In applyRewards(), after rewards have been swapped, verify that the current CVX balance is at least trackedCvxBalance. This will ensure CVX tokens are not removed from the contract.

    function applyRewards(
        SwapData[] calldata _swapsData,
        uint256 _safEthMinout,
        uint256 _cvxMinout
    ) public onlyRewarder {
        uint256 ethBalanceBefore = address(this).balance;
        for (uint256 i = 0; i < _swapsData.length; i++) {
            // Some tokens do not allow approval if allowance already exists
            uint256 allowance = IERC20(_swapsData[i].sellToken).allowance(
                address(this),
                address(_swapsData[i].spender)
            );
            if (allowance != type(uint256).max) {
                if (allowance > 0) {
                    IERC20(_swapsData[i].sellToken).safeApprove(
                        address(_swapsData[i].spender),
                        0
                    );
                }
                IERC20(_swapsData[i].sellToken).safeApprove(
                    address(_swapsData[i].spender),
                    type(uint256).max
                );
            }
            (bool success, ) = _swapsData[i].swapTarget.call(
                _swapsData[i].swapCallData
            );
            if (!success) {
                emit FailedToSell(_swapsData[i].sellToken);
            }
        }
        uint256 ethBalanceAfter = address(this).balance;
        uint256 ethReceived = ethBalanceAfter - ethBalanceBefore;

+       // Ensure CVX tokens are not removed
+       require(IERC20(CVX_ADDRESS).balanceOf(address(this)) >= trackedCvxBalance);

        if (address(manager) != address(0))
           IAfEth(manager).depositRewards{value: ethReceived}(
                _safEthMinout,
                _cvxMinout
            );
        else depositRewards(ethReceived, _cvxMinout);
    }

toshiSat (Asymmetry) confirmed


Disclosures

C4 is an open organization governed by participants in the community.

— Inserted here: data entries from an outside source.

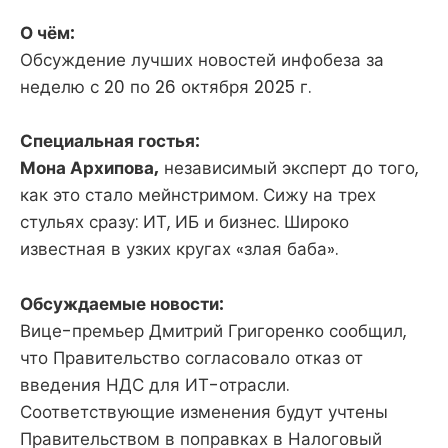
О чём:
Обсуждение лучших новостей инфобеза за
неделю с 20 по 26 октября 2025 г.
Специальная гостья:
Мона Архипова,
независимый эксперт до того,
как это стало мейнстримом. Сижу на трех
стульях сразу: ИТ, ИБ и бизнес. Широко
известная в узких кругах «злая баба».
Обсуждаемые новости:
Вице-премьер Дмитрий Григоренко сообщил,
что Правительство согласовало отказ от
введения НДС для ИТ-отрасли.
Соответствующие изменения будут учтены
Правительством в поправках в Налоговый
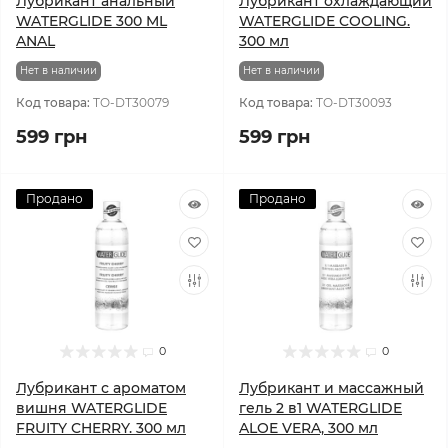
Лубрикант анальный
Лубрикант охлаждающий
WATERGLIDE 300 ML
WATERGLIDE COOLING.
ANAL
300 мл
Нет в наличии
Нет в наличии
Код товара:
TO-DT30079
Код товара:
TO-DT30093
599 грн
599 грн
Продано
Продано
0
0
Лубрикант с ароматом
Лубрикант и массажный
вишня WATERGLIDE
гель 2 в1 WATERGLIDE
FRUITY CHERRY. 300 мл
ALOE VERA, 300 мл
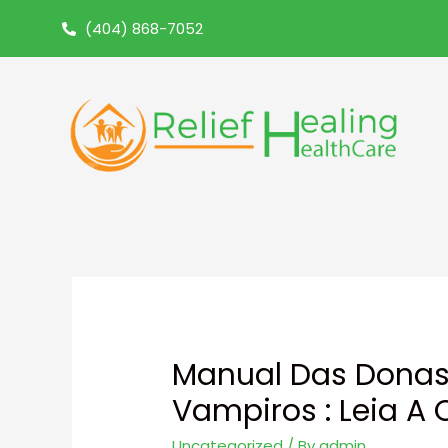
(404) 868-7052
Manual Das Donas
Vampiros : Leia A
Uncategorized
/ By
admin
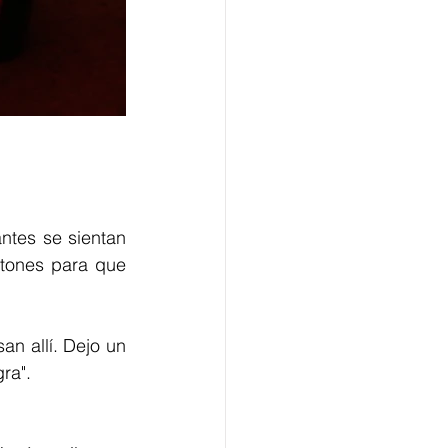
tes se sientan 
tones para que 
n allí. Dejo un 
ra". 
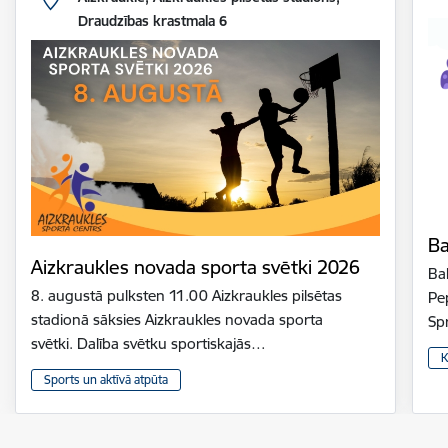
Draudzības krastmala 6
Ba
Aizkraukles novada sporta svētki 2026
Bal
8. augustā pulksten 11.00 Aizkraukles pilsētas
Pe
stadionā sāksies Aizkraukles novada sporta
Sp
svētki. Dalība svētku sportiskajās…
K
Sports un aktīvā atpūta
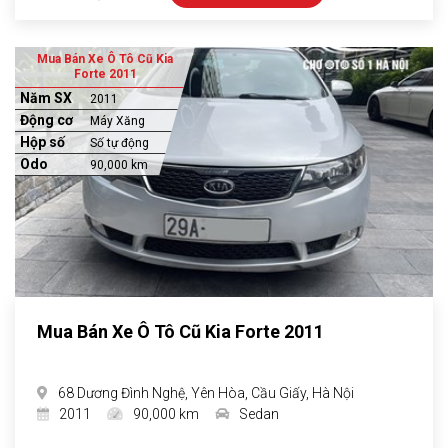
Mua Bán Xe Ô Tô Cũ Kia
Forte 2011
Năm SX
2011
Động cơ
Máy Xăng
Hộp số
Số tự động
Odo
90,000 km
Mua Bán Xe Ô Tô Cũ Kia Forte 2011
68 Dương Đình Nghệ, Yên Hòa, Cầu Giấy, Hà Nội
2011
90,000 km
Sedan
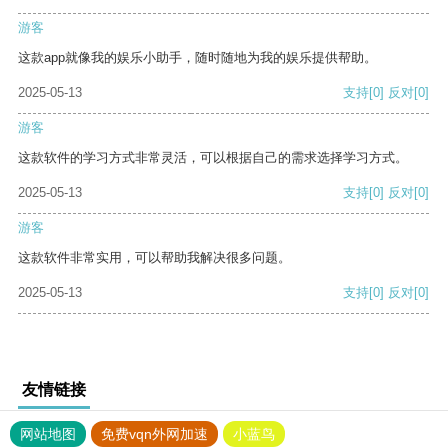
游客
这款app就像我的娱乐小助手，随时随地为我的娱乐提供帮助。
2025-05-13
支持
[0]
反对
[0]
游客
这款软件的学习方式非常灵活，可以根据自己的需求选择学习方式。
2025-05-13
支持
[0]
反对
[0]
游客
这款软件非常实用，可以帮助我解决很多问题。
2025-05-13
支持
[0]
反对
[0]
友情链接
网站地图
免费vqn外网加速
小蓝鸟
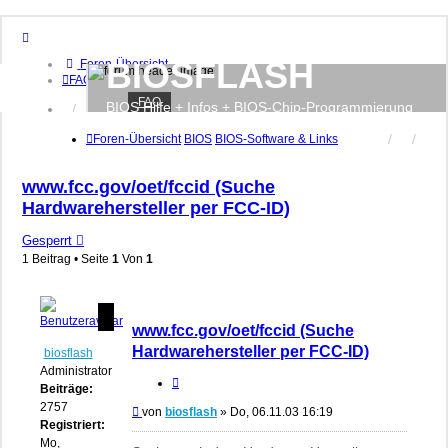
BIOSFLASH
Foren-Übersicht
FAQ
FAQ
BIOS Hilfe + Infos + BIOS-Chip-Programmierung
Anmelden
Registrieren
Foren-Übersicht
BIOS
BIOS-Software & Links
www.fcc.gov/oet/fccid (Suche
Hardwarehersteller per FCC-ID)
Gesperrt
1 Beitrag • Seite
1
Von
1
www.fcc.gov/oet/fccid (Suche
Hardwarehersteller per FCC-ID)
biosflash
Administrator
Zitieren
Beiträge:
2757
Beitrag
von
biosflash
»
Do, 06.11.03 16:19
Registriert:
Mo,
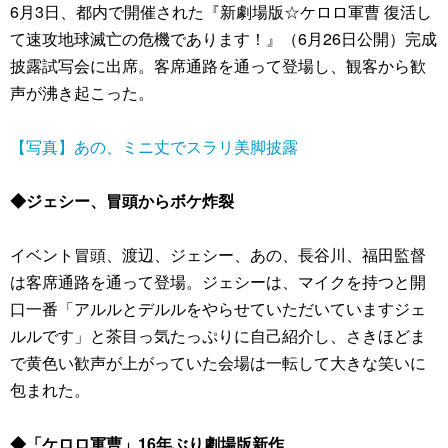
6月3日、都内で開催された『新劇場版☆ケロロ軍曹 復活し
て速攻地球滅亡の危機であります！』（6月26日公開）完成
披露試写会に出席。客席通路を通って登場し、観客から歓
声が沸き起こった。
【写真】あの、ミニ丈でスラリ美脚披露
◆ジェシー、冒頭からボケ炸裂
イベント冒頭、渡辺、ジェシー、あの、長谷川、福田監督
は客席通路を通って登場。ジェシーは、マイクを持つと開
口一番「アルルとデルルをやらせていただいていますジェ
ルルです」と茶目っ気たっぷりに自己紹介し、さきほどま
で黄色い歓声が上がっていた会場は一転して大きな笑いに
包まれた。
◆「ケロロ軍曹」16年ぶり劇場版新作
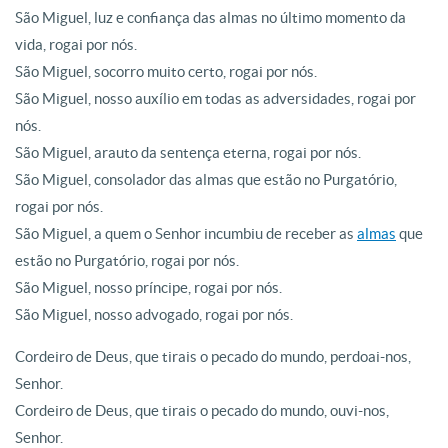
São Miguel, luz e confiança das almas no último momento da
vida, rogai por nós.
São Miguel, socorro muito certo, rogai por nós.
São Miguel, nosso auxílio em todas as adversidades, rogai por
nós.
São Miguel, arauto da sentença eterna, rogai por nós.
São Miguel, consolador das almas que estão no Purgatório,
rogai por nós.
São Miguel, a quem o Senhor incumbiu de receber as
almas
que
estão no Purgatório, rogai por nós.
São Miguel, nosso príncipe, rogai por nós.
São Miguel, nosso advogado, rogai por nós.
Cordeiro de Deus, que tirais o pecado do mundo, perdoai-nos,
Senhor.
Cordeiro de Deus, que tirais o pecado do mundo, ouvi-nos,
Senhor.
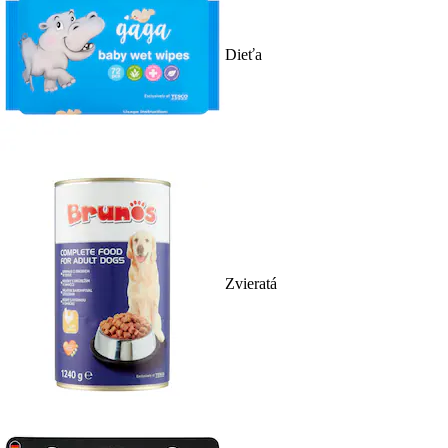
Dieťa
Zvieratá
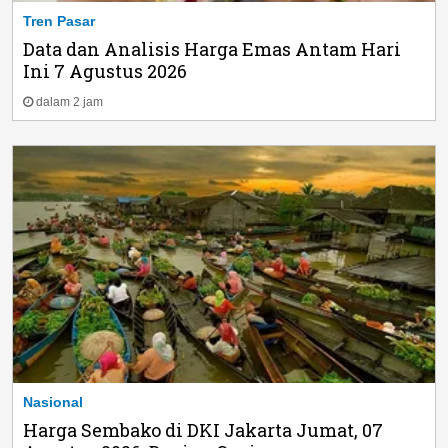
Tren Pasar
Data dan Analisis Harga Emas Antam Hari
Ini 7 Agustus 2026
dalam 2 jam
Nasional
Harga Sembako di DKI Jakarta Jumat, 07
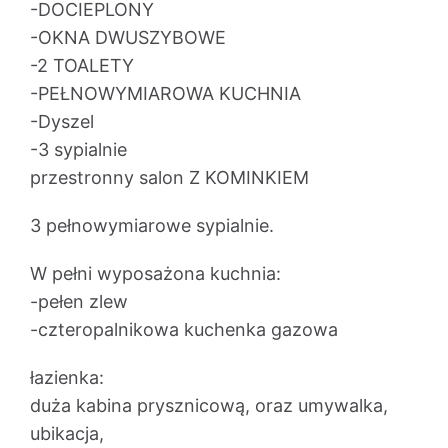
-DOCIEPLONY
-OKNA DWUSZYBOWE
-2 TOALETY
-PEŁNOWYMIAROWA KUCHNIA
-Dyszel
-3 sypialnie
przestronny salon Z KOMINKIEM
3 pełnowymiarowe sypialnie.
W pełni wyposażona kuchnia:
-pełen zlew
-czteropalnikowa kuchenka gazowa
łazienka:
duża kabina prysznicową, oraz umywalka,
ubikacja,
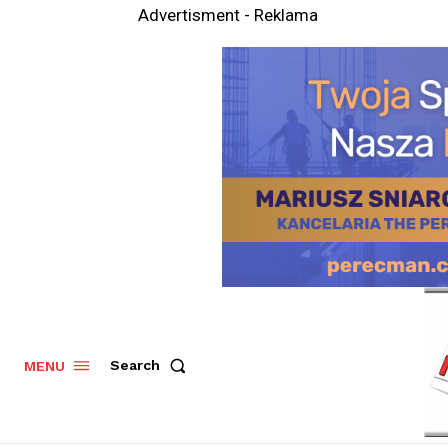
Advertisment - Reklama
Search
MENU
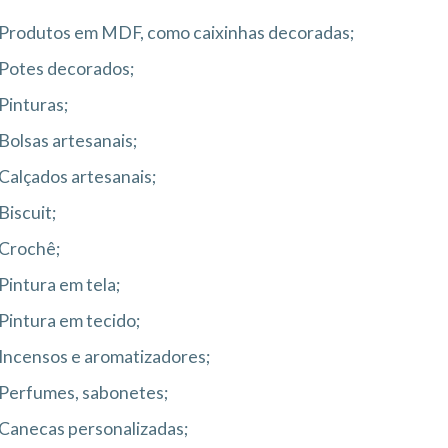
Produtos em MDF, como caixinhas decoradas;
Potes decorados;
Pinturas;
Bolsas artesanais;
Calçados artesanais;
Biscuit;
Crochê;
Pintura em tela;
Pintura em tecido;
Incensos e aromatizadores;
Perfumes, sabonetes;
Canecas personalizadas;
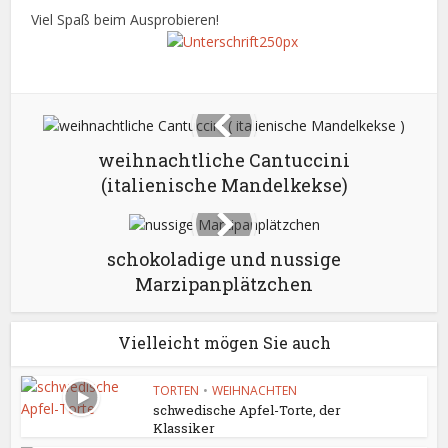
Viel Spaß beim Ausprobieren!
weihnachtliche Cantuccini
(italienische Mandelkekse)
schokoladige und nussige
Marzipanplätzchen
Vielleicht mögen Sie auch
TORTEN
•
WEIHNACHTEN
schwedische Apfel-Torte, der
Klassiker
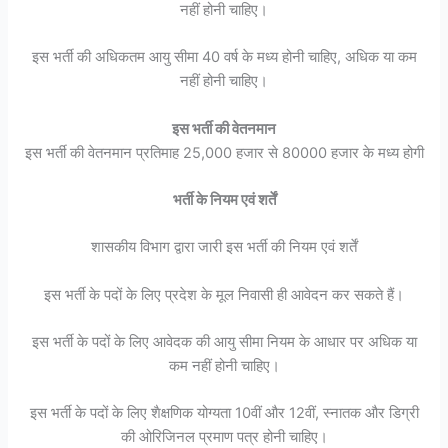
नहीं होनी चाहिए।
इस भर्ती की अधिकतम आयु सीमा 40 वर्ष के मध्य होनी चाहिए, अधिक या कम
नहीं होनी चाहिए।
इस भर्ती की वेतनमान
इस भर्ती की वेतनमान प्रतिमाह 25,000 हजार से 80000 हजार के मध्य होगी
भर्ती के नियम एवं शर्तें
शासकीय विभाग द्वारा जारी इस भर्ती की नियम एवं शर्तें
इस भर्ती के पदों के लिए प्रदेश के मूल निवासी ही आवेदन कर सकते हैं।
इस भर्ती के पदों के लिए आवेदक की आयु सीमा नियम के आधार पर अधिक या
कम नहीं होनी चाहिए।
इस भर्ती के पदों के लिए शैक्षणिक योग्यता 10वीं और 12वीं, स्नातक और डिग्री
की ओरिजिनल प्रमाण पत्र होनी चाहिए।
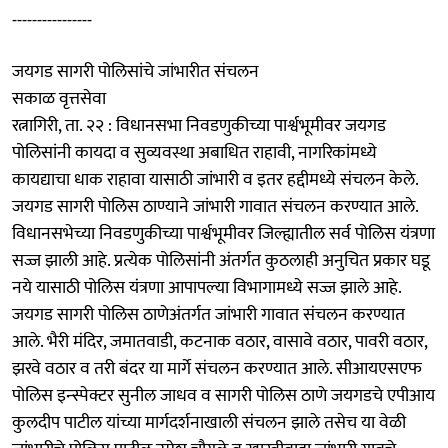
----------------
जयगड सागरी पोलिसांचे जांभारीत संचलन
सकाळ वृत्तसेवा
रत्नागिरी, ता. २२ : विधानसभा निवडणुकीच्या पार्श्वभूमीवर जयगड
पोलिसांनी कायदा व सुव्यवस्था अबाधित राहावी, नागरिकांमध्ये
कायद्याचा धाक राहावा यासाठी जांभारी व इतर हद्दीमध्ये संचलन केले.
जयगड सागरी पोलिस ठाण्याने जांभारी गावात संचलन करण्यात आले.
विधानसभेच्या निवडणुकीच्या पार्श्वभूमीवर जिल्ह्यातील सर्व पोलिस यंत्रणा
सज्ज झाली आहे. प्रत्येक पोलिसांनी अंतर्गत कुठलाही अनुचित प्रकार घडू
नये यासाठी पोलिस यंत्रणा आपापल्या विभागामध्ये सज्ज झाले आहे.
जयगड सागरी पोलिस ठाणेअंतर्गत जांभारी गावात संचलन करण्यात
आले. भैरी मंदिर, जमातवाडी, कटनाक वठार, वासावे वठार, पावरी वठार,
झरवे वठार व तरी बंदर या मार्गे संचलन करण्यात आले. सीआयएसएफ
पोलिस इन्स्पेक्टर सुनील जाधव व सागरी पोलिस ठाणे जयगडचे एपीआय
कुलदीप पाटील यांच्या मार्गदर्शनाखाली संचलन झाले तसेच या वेळी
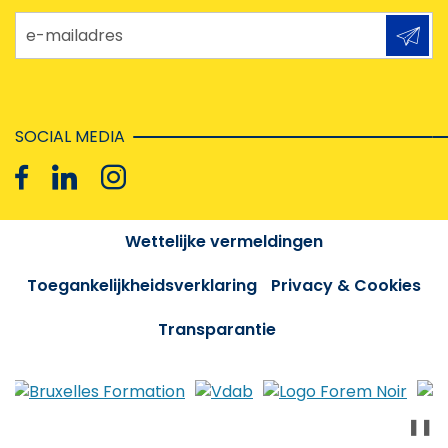
e-mailadres
SOCIAL MEDIA
Wettelijke vermeldingen
Toegankelijkheidsverklaring
Privacy & Cookies
Transparantie
❚❚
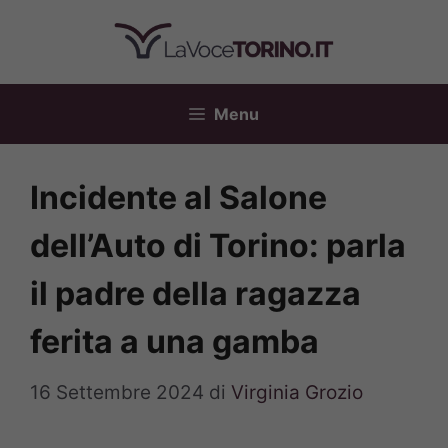
Vai
al
contenuto
Menu
Incidente al Salone
dell’Auto di Torino: parla
il padre della ragazza
ferita a una gamba
16 Settembre 2024
di
Virginia Grozio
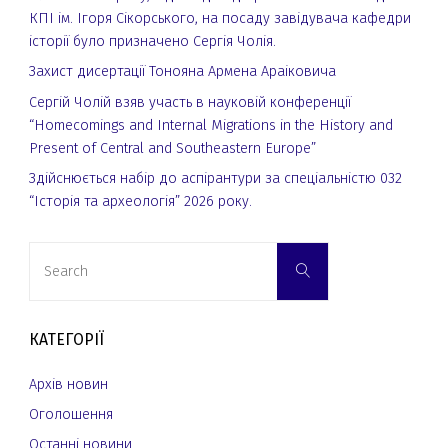
КПІ ім. Ігоря Сікорського, на посаду завідувача кафедри
історії було призначено Сергія Чолія.
Захист дисертації Тонояна Армена Араіковича
Сергій Чолій взяв участь в науковій конференції
“Homecomings and Internal Migrations in the History and
Present of Central and Southeastern Europe”
Здійснюється набір до аспірантури за спеціальністю 032
“Історія та археологія” 2026 року.
Search
Search
for:
КАТЕГОРІЇ
Архів новин
Оголошення
Останні новини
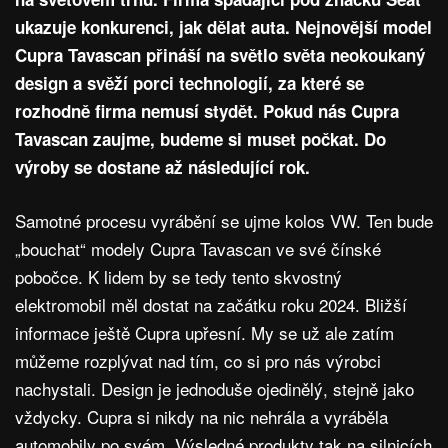
ukazuje konkurenci, jak dělat auta. Nejnovější model
Cupra Tavascan přináší na světlo světa neokoukaný
design a svěží porci technologií, za které se
rozhodně firma nemusí stydět. Pokud nás Cupra
Tavascan zaujme, budeme si muset počkat. Do
výroby se dostane až následující rok.
Samotné procesu vyrábění se ujme kolos VW. Ten bude
„bouchat“ modely Cupra Tavascan ve své čínské
pobočce. K lidem by se tedy tento skvostný
elektromobil měl dostat na začátku roku 2024. Bližší
informace ještě Cupra upřesní. My se už ale zatím
můžeme rozplývat nad tím, co si pro nás výrobci
nachystali. Design je jednoduše ojedinělý, stejně jako
vždycky. Cupra si nikdy na nic nehrála a vyráběla
automobily po svém. Výsledné produkty tak na silnicích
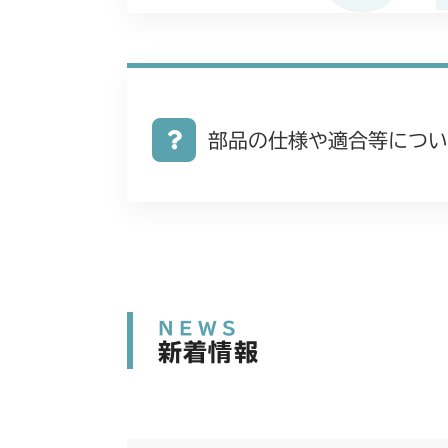
部品の仕様や適合等につい
NEWS
新着情報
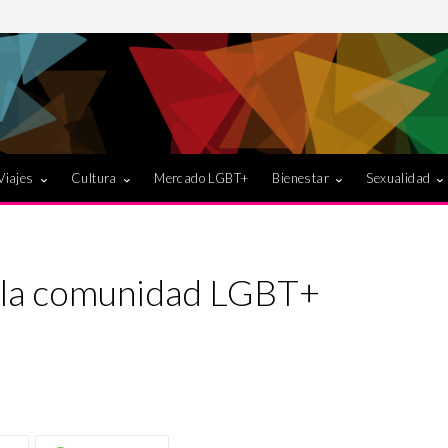
Viajes
Cultura
Mercado LGBT+
Bienestar
Sexualidad
e la comunidad LGBT+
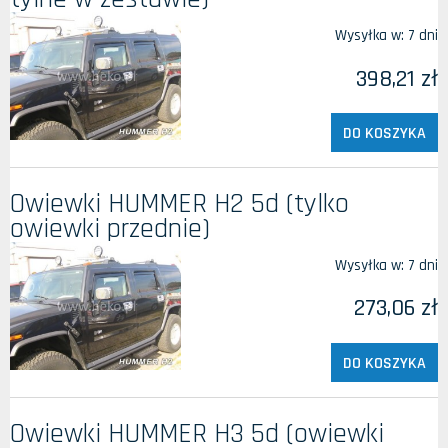
Wysyłka w:
7 dni
398,21 zł
DO KOSZYKA
Owiewki HUMMER H2 5d (tylko
owiewki przednie)
Wysyłka w:
7 dni
273,06 zł
DO KOSZYKA
Owiewki HUMMER H3 5d (owiewki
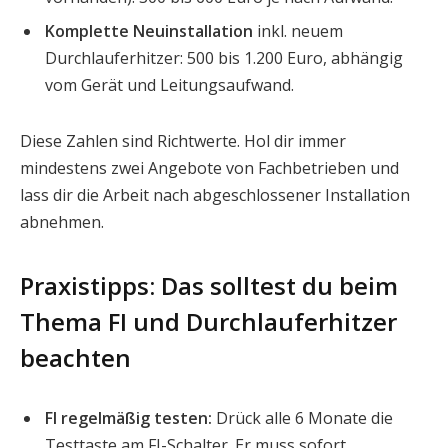
Komplette Neuinstallation
inkl. neuem
Durchlauferhitzer: 500 bis 1.200 Euro, abhängig
vom Gerät und Leitungsaufwand.
Diese Zahlen sind Richtwerte. Hol dir immer
mindestens zwei Angebote von Fachbetrieben und
lass dir die Arbeit nach abgeschlossener Installation
abnehmen.
Praxistipps: Das solltest du beim
Thema FI und Durchlauferhitzer
beachten
FI regelmäßig testen:
Drück alle 6 Monate die
Testtaste am FI-Schalter. Er muss sofort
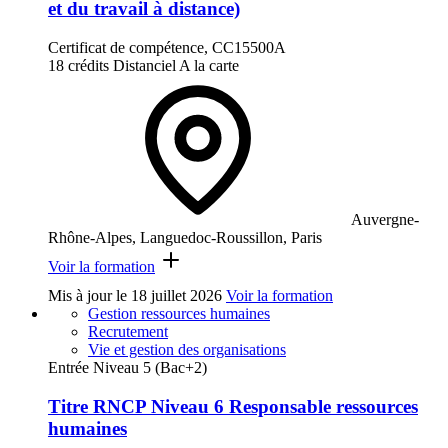
et du travail à distance)
Certificat de compétence, CC15500A
18 crédits
Distanciel
A la carte
Auvergne-
Rhône-Alpes, Languedoc-Roussillon, Paris
Voir la formation
Mis à jour le
18 juillet 2026
Voir la formation
Gestion ressources humaines
Recrutement
Vie et gestion des organisations
Entrée Niveau 5 (Bac+2)
Titre RNCP Niveau 6 Responsable ressources
humaines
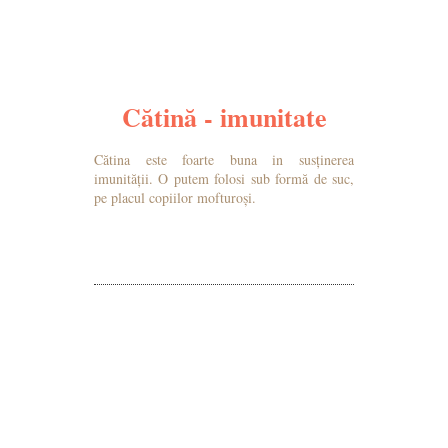
Cătină - imunitate
Cătina este foarte buna in susținerea
imunității. O putem folosi sub formă de suc,
pe placul copiilor mofturoși.
MAI MULTE DETALII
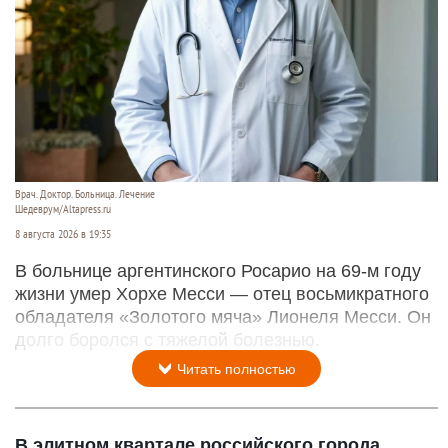
Врач. Доктор. Больница. Лечение
Шедеврум/Altapress.ru
8 августа 2026 в 19:35
В больнице аргентинского Росарио на 69-м году
жизни умер Хорхе Месси — отец восьмикратного
обладателя «Золотого мяча» Лионеля Месси. Он
долго боролся с тяжелой болезнью.
Читать полностью
В элитном квартале российского города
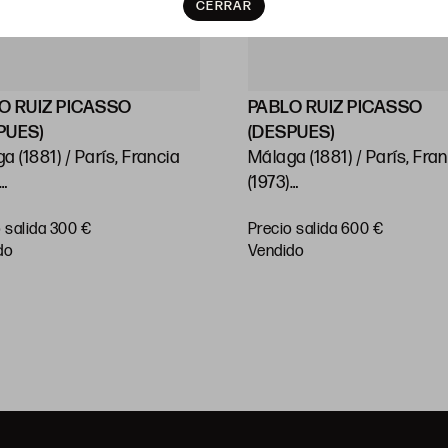
CERRAR
O RUIZ PICASSO
PABLO RUIZ PICASSO
PUES)
(DESPUES)
a (1881) / París, Francia
Málaga (1881) / París, Fra
(1973)
Quijote y Sancho"
“La danse des faunes”, 19
 salida 300 €
Precio salida 600 €
dre: 54 x 37 cm
48,5 x 64,5 cm
do
vendido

C4 Audits incentivize the discovery of exploits, vulnerabilities, and bugs in smart contracts. Security researchers are rewarded at an increasing rate for finding higher-risk issues. Audit submissions are judged by a knowledgeable security researcher and solidity developer and disclosed to sponsoring developers. C4 does not conduct formal verification regarding the provided code but instead provides final verification.

C4 does not provide any guarantee or warranty regarding the security of this project. All smart contract software should be used at the sole risk and responsibility of users.